El de la barba se alegró de la noticia y de inmediato ordenó a sus acompañantes que lo ataran por las muñecas, desgarraran su camisola y calzones para que pareciera más miserable y que le ensuciaran la cara y el cuerpo.
—Hoy pedirás limosna para nosotros. —Cuando aquel hombre se rio, no aparecieron más de dos dientes en su boca—. Bueno, hoy y hasta que yo te diga. Gracias a eso comerás algo…
Yago se resistió, gritó, pero solo consiguió una brutal patada que alguien le propinó en la cabeza, y perdió el conocimiento.
—A este os lo lleváis a las puertas de la catedral con esos otros dos pequeños. Veremos qué tal funciona…
* * *
Aquel mismo día y unas pocas horas después, don Luis Espinosa desembarcaba en Sanlúcar tras atravesar el océano. Su expresión se llenó de alegría al ver en el puerto a dos de sus pajes esperándolo con su caballo y algo de comer para el camino.
Montó de un salto y se dirigió a su hacienda como tenía previsto.
Primero se cambiaría de ropa, hablaría con Laura para dejar resuelta cuanto antes su situación matrimonial, descansaría un poco, y luego iría a ver a su hombre en el Pósito, a quien pediría cuentas. Lo había pensado una y otra vez, y la presencia de Fabián Mandrago en Jamaica solo se había podido deber a un soplo de Tarsicio, desliz que le costaría caro, muy caro. Después de terminar con aquella desagradable tarea, acudiría a casa de Martín Dávalos para ponerle al corriente de sus planes. Muchas cosas para un único día, pero la verdad es que llevaba demasiado tiempo embarcado y sentía necesidad de un poco de acción.

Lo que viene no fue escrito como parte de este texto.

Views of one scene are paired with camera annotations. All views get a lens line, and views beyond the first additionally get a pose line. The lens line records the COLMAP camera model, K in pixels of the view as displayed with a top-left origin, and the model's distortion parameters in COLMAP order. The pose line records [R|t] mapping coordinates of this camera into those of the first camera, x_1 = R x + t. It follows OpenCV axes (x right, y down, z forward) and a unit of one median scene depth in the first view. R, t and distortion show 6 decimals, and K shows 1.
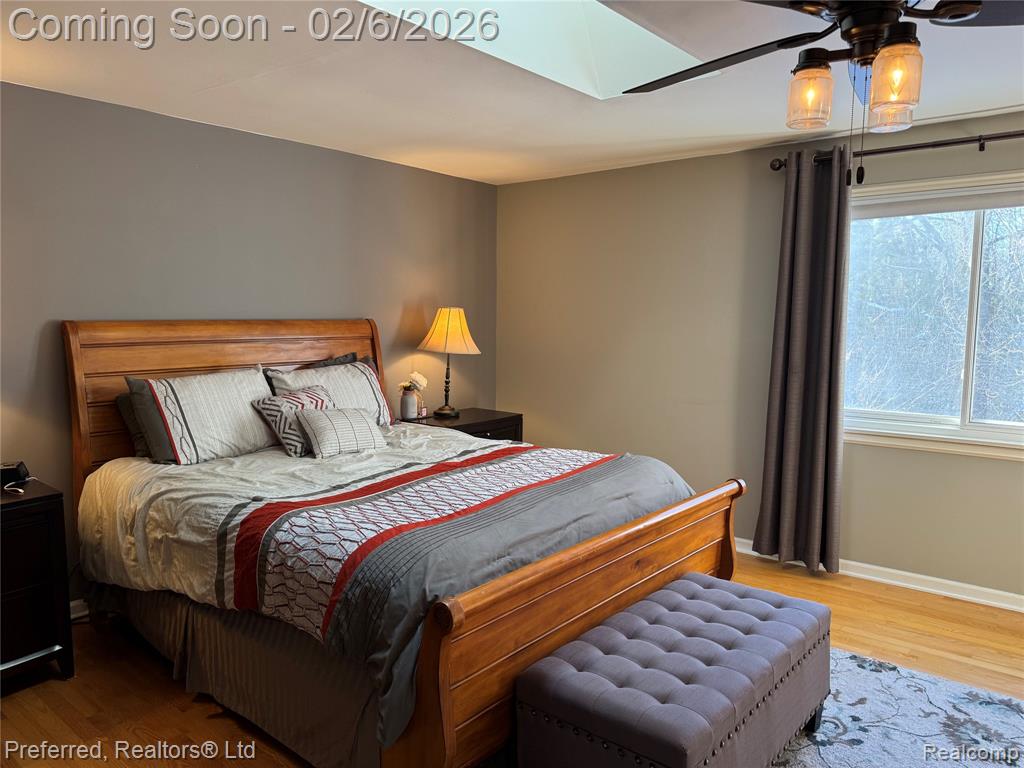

Con Laura fue parco y no se anduvo con rodeos. A diferencia de la alegría que ella demostró, él le soltó de sopetón su idea: quería la anulación de su matrimonio, de inmediato y sin posibilidad de discusión. El motivo que alegó ante las preguntas de ella, que no salía de su perplejidad, fue el no haberle dado descendencia a causa del rechazo marital que había tenido que sufrir desde la primera noche de bodas.
—¡Pero qué tonterías dices! —Las mejillas de Laura se encendieron de indignación—. ¡Eso es una majadería! —Luis no se inmutó—. No puedo entender qué significa todo esto… y además, ¿a quién vas a hacer creer que no hemos consumado el matrimonio?

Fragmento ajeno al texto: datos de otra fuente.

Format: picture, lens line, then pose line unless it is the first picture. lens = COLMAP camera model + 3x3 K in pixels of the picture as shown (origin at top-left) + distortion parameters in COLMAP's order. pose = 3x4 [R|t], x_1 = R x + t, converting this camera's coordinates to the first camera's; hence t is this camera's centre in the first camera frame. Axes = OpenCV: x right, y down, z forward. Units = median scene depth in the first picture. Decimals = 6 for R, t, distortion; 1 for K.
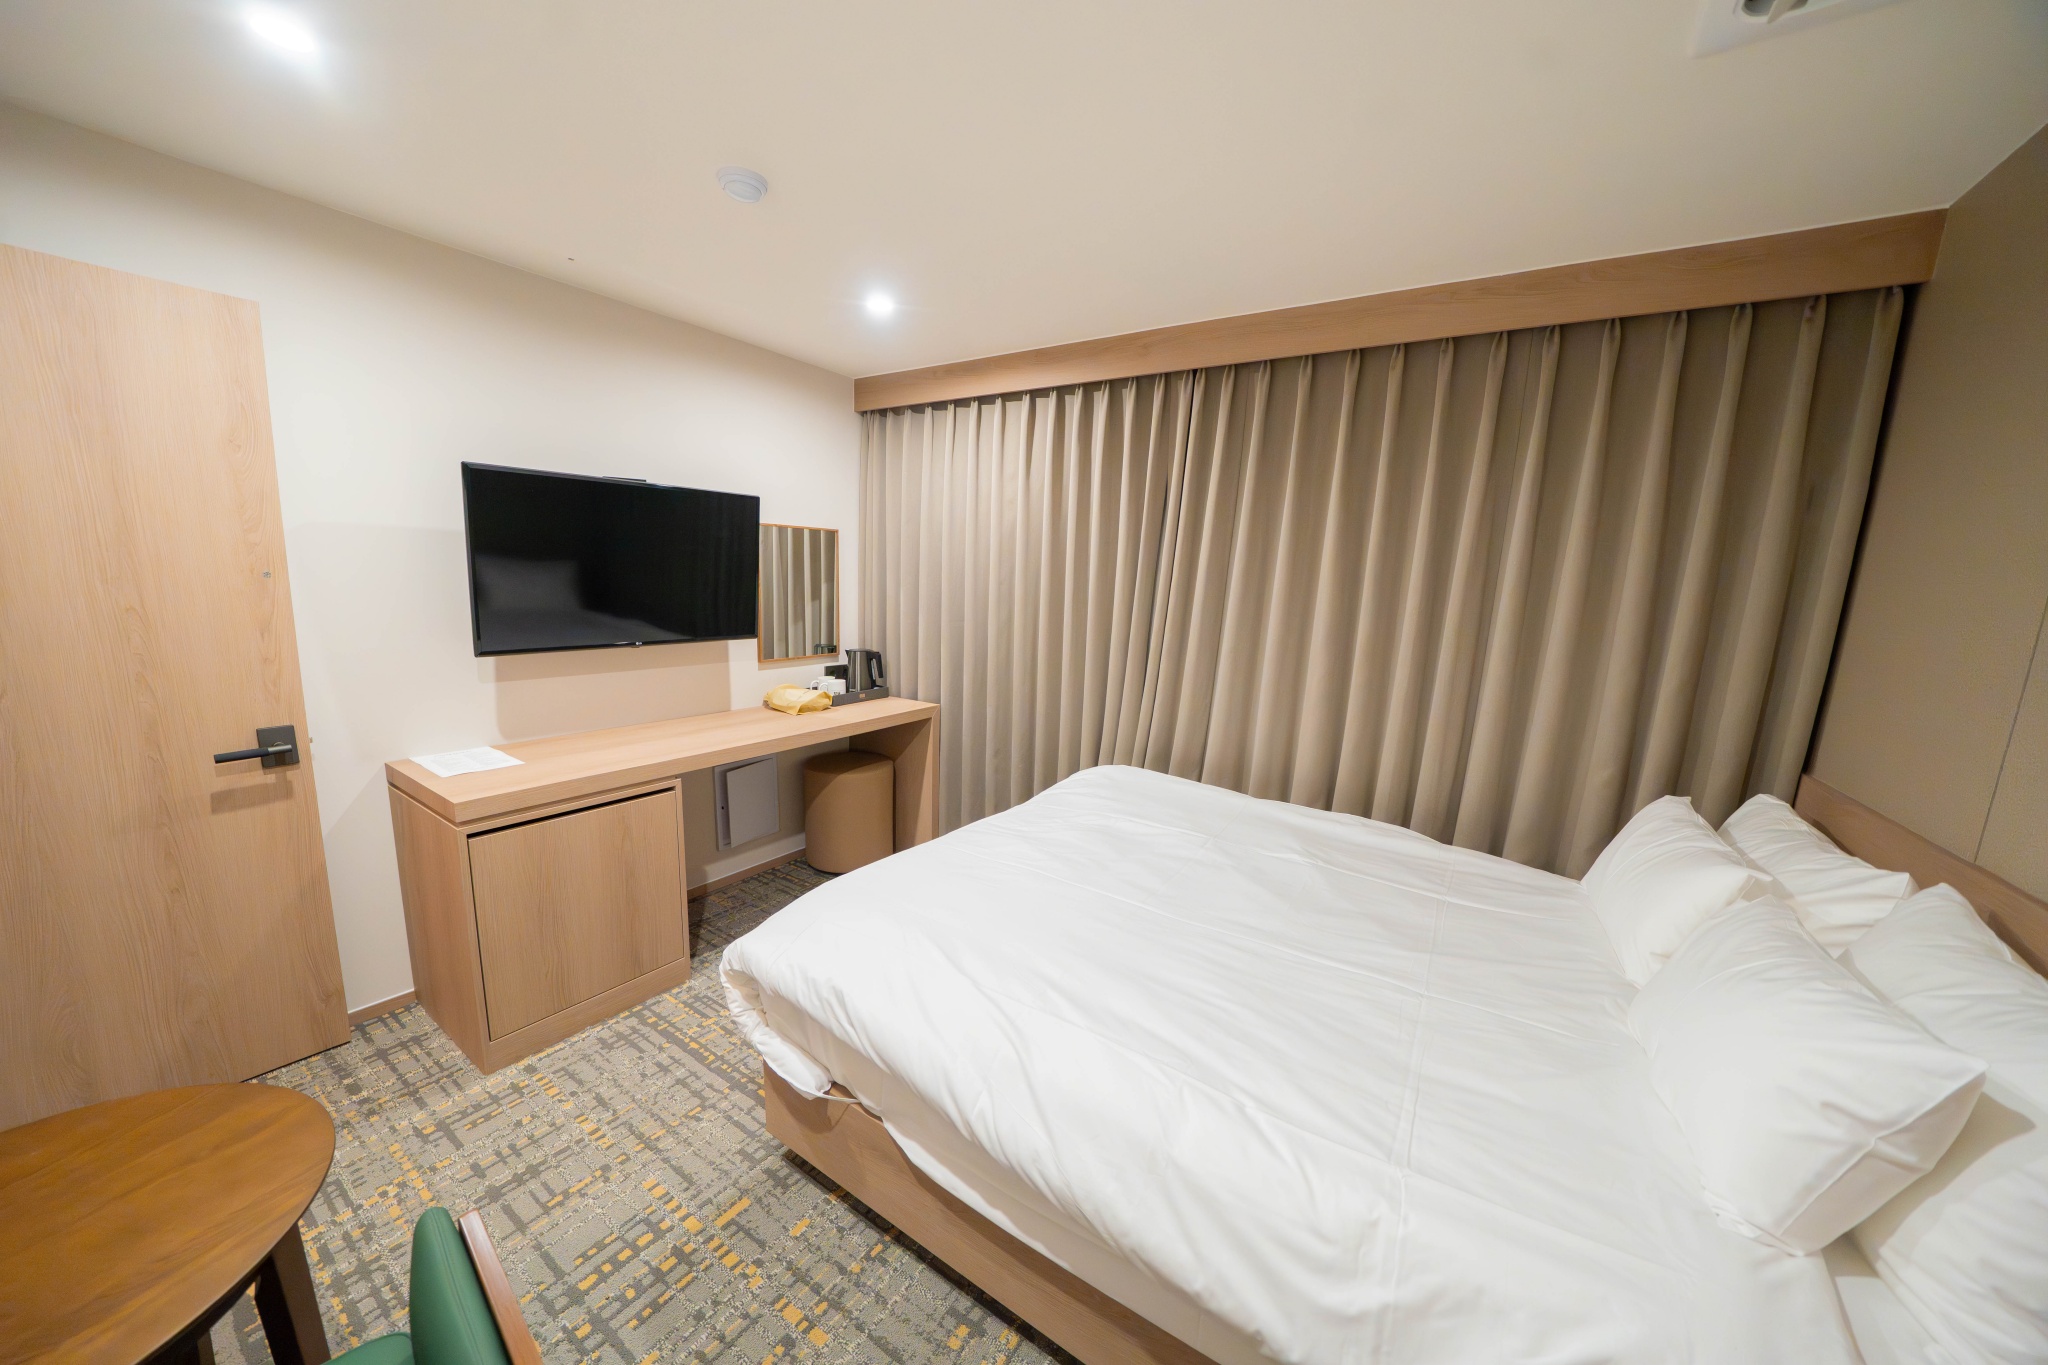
lens RADIAL K [[698.5, 0, 1026.1], [0, 698.5, 690.0], [0, 0, 1]] dist [-0.020821, 0.000166]
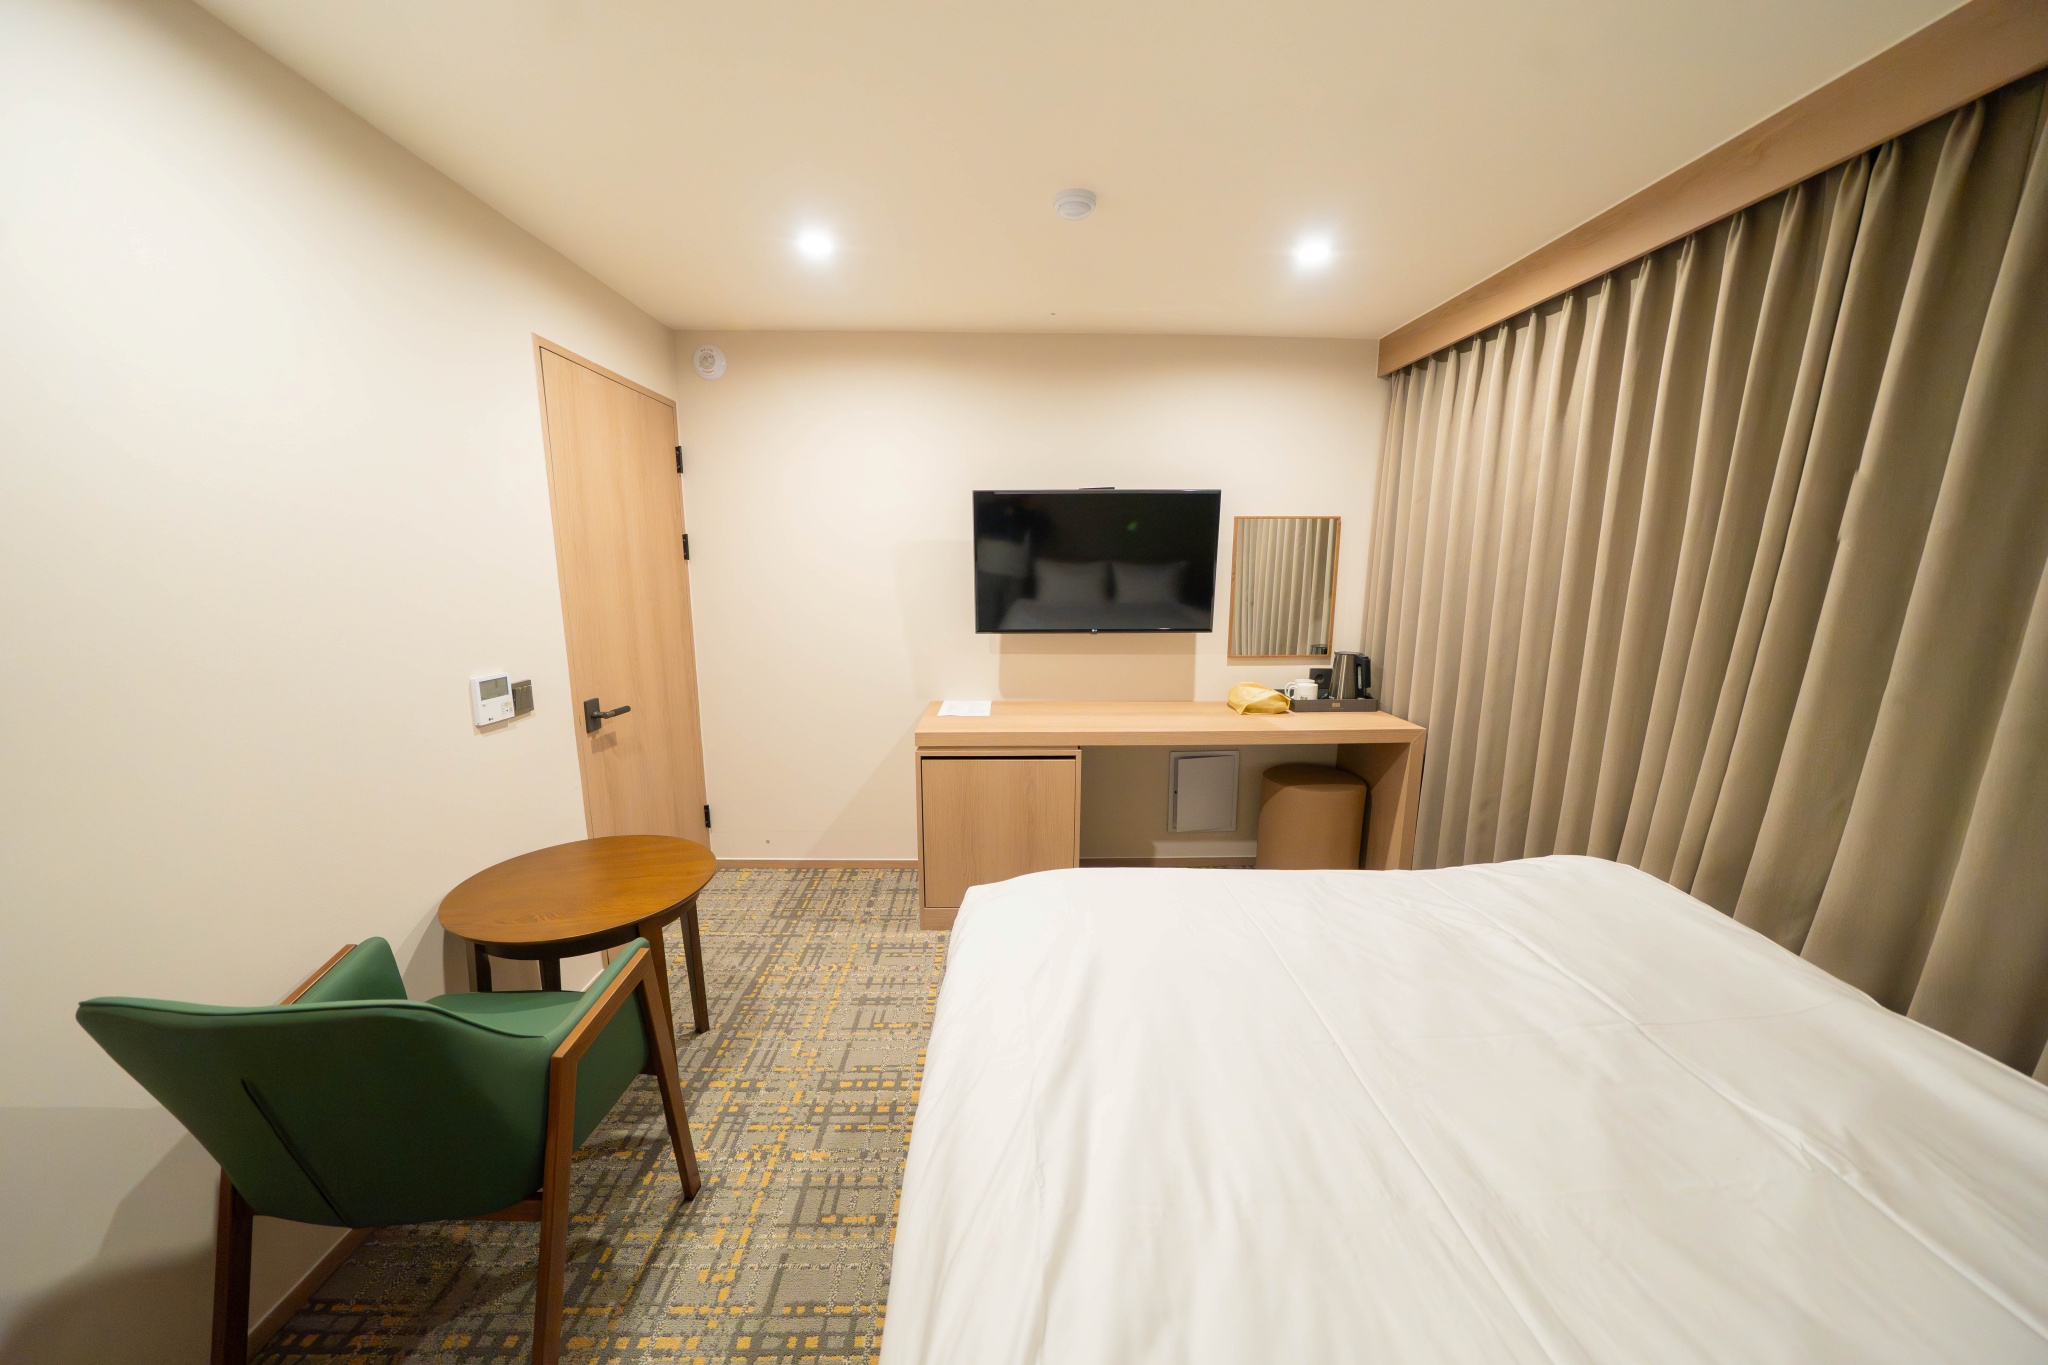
lens RADIAL K [[707.4, 0, 1026.2], [0, 707.4, 686.4], [0, 0, 1]] dist [-0.021247, 0.000088]
pose [[0.575868, 0.107766, -0.810409, 0.424972], [-0.112632, 0.992280, 0.051915, -0.028731], [0.809747, 0.061382, 0.583560, 0.284368]]
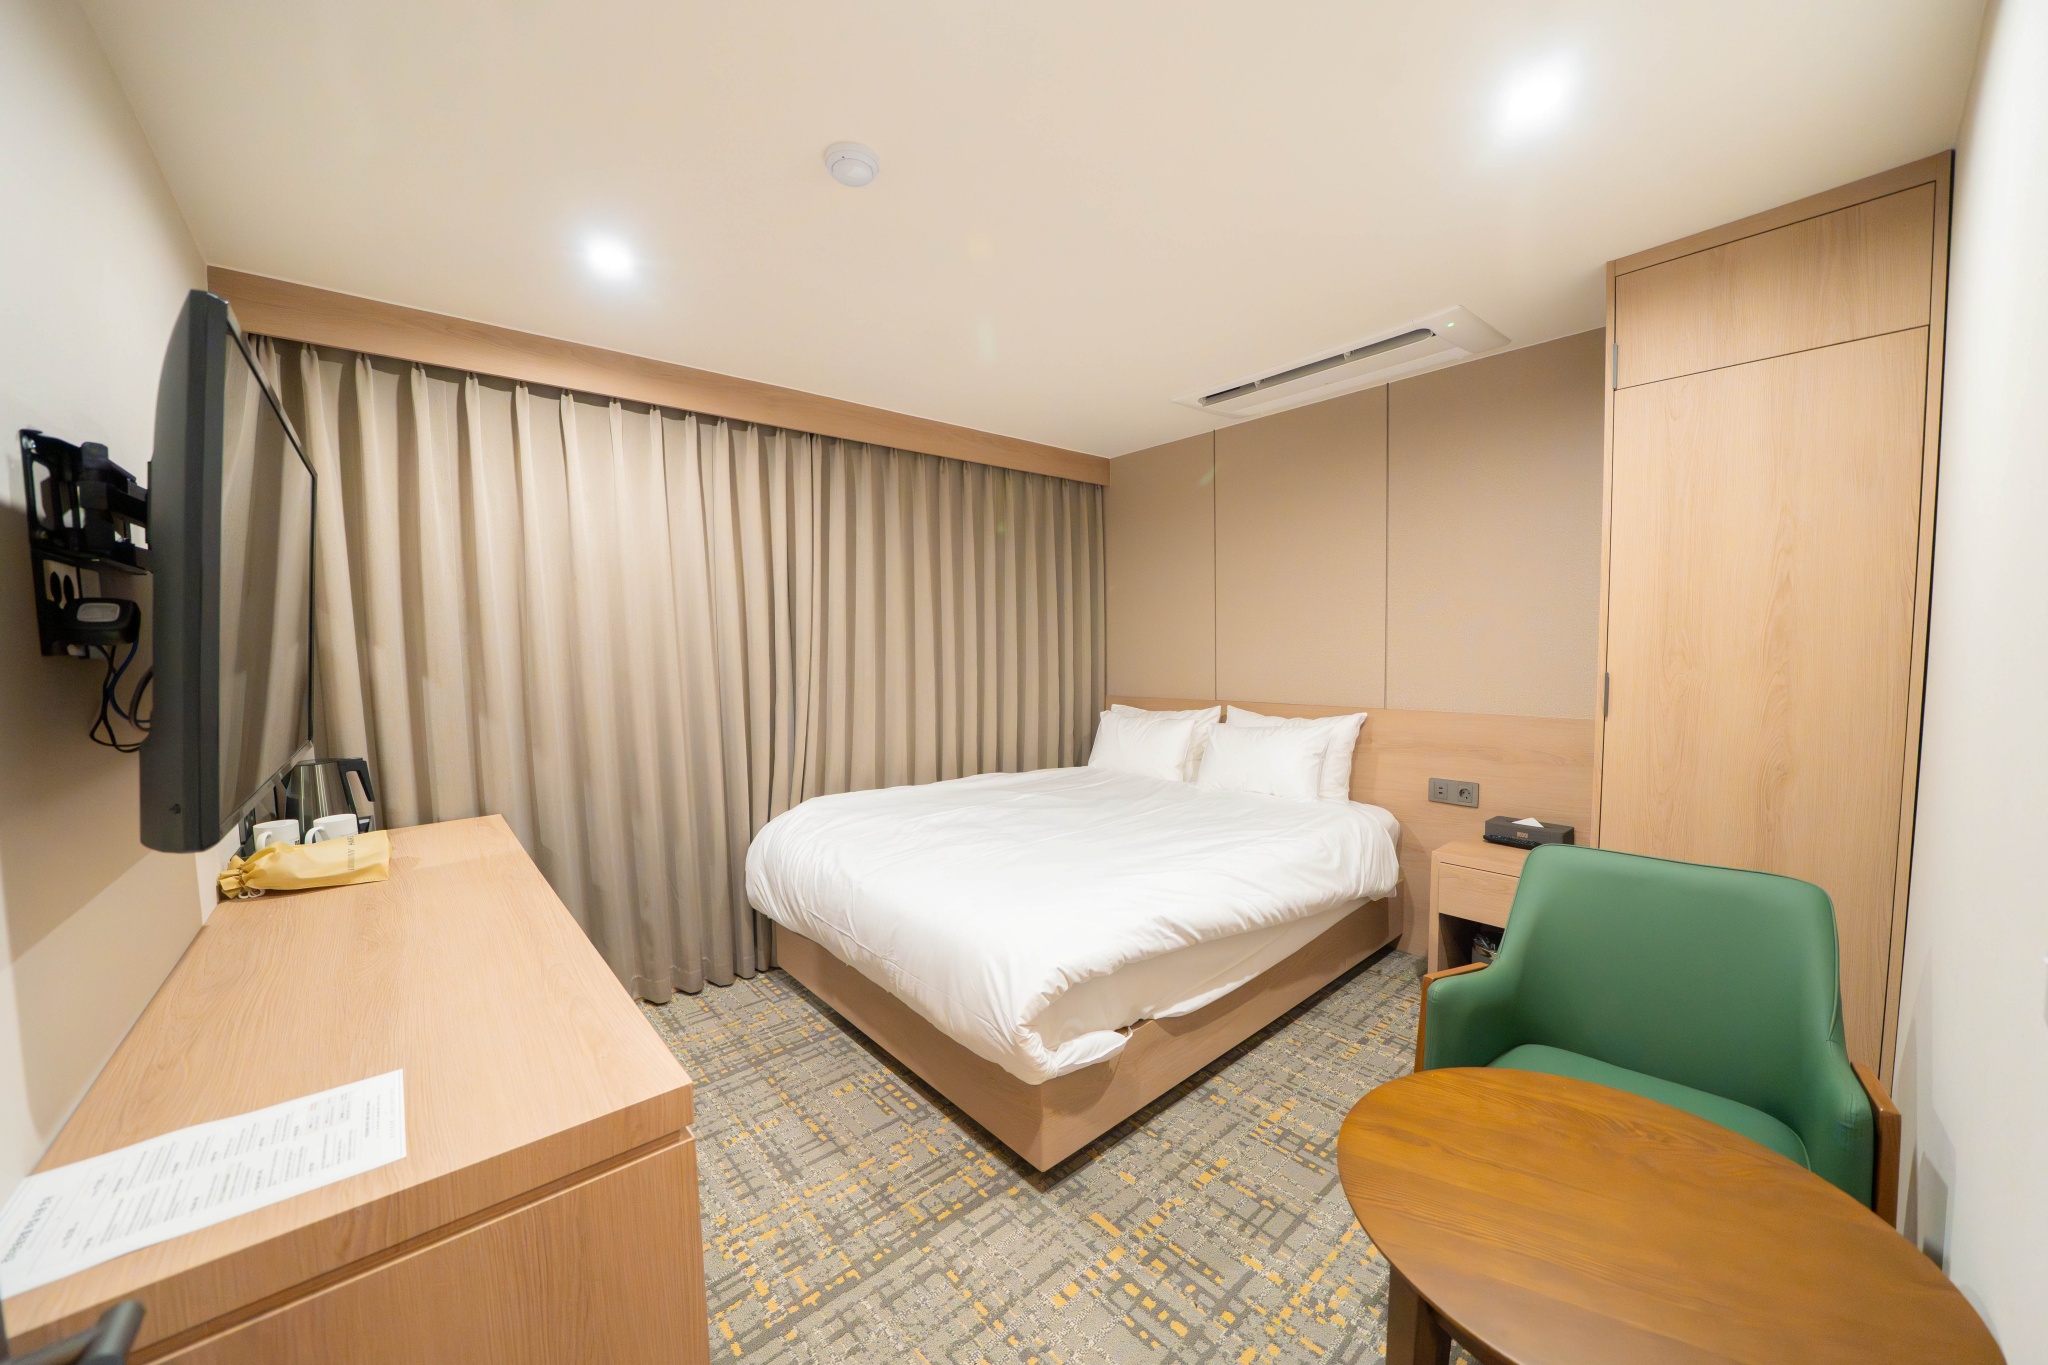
lens RADIAL K [[727.4, 0, 1013.2], [0, 727.4, 677.9], [0, 0, 1]] dist [-0.019732, 0.000011]
pose [[0.272636, -0.094949, 0.957421, -1.073366], [0.184793, 0.981759, 0.044740, -0.080184], [-0.944204, 0.164727, 0.285208, 0.530820]]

Las lágrimas brotaron de sus hermosos ojos, invadida por una absurda sensación. Aquello le parecía impensable, como una pesadilla.
No habían discutido nunca hasta ese momento, él le debía todo lo que era, había compartido su fortuna, las tierras, bodegas y hasta sus amistades. No solo no había evitado los contactos íntimos, sino que eran muchas más las ocasiones que ella los había buscado. Recordaba las numerosas veces que se habían amado hasta la extenuación, y lo peor de todo es que le había creído enamorado. Si no pudo darle hijos, muy a su pesar, bastante drama le suponía a ella como para que encima fuese la única causa de tal despropósito. Estaba segura de que detrás de su decisión se escondían otras oscuras intenciones.
—Se lo creerán…, los del Tribunal Eclesiástico se lo creerán, te lo aseguro. —Luis sabía de qué hablaba, tenía claro el precio y a quién de sus miembros haría rico.
Se estaba cambiando de ropa en su dormitorio mientras hablaba con ella, sin inmutarse, como si estuviese tratando algo banal. Y para desconsuelo de Laura, no demostraba ningún signo de querer cambiar de parecer.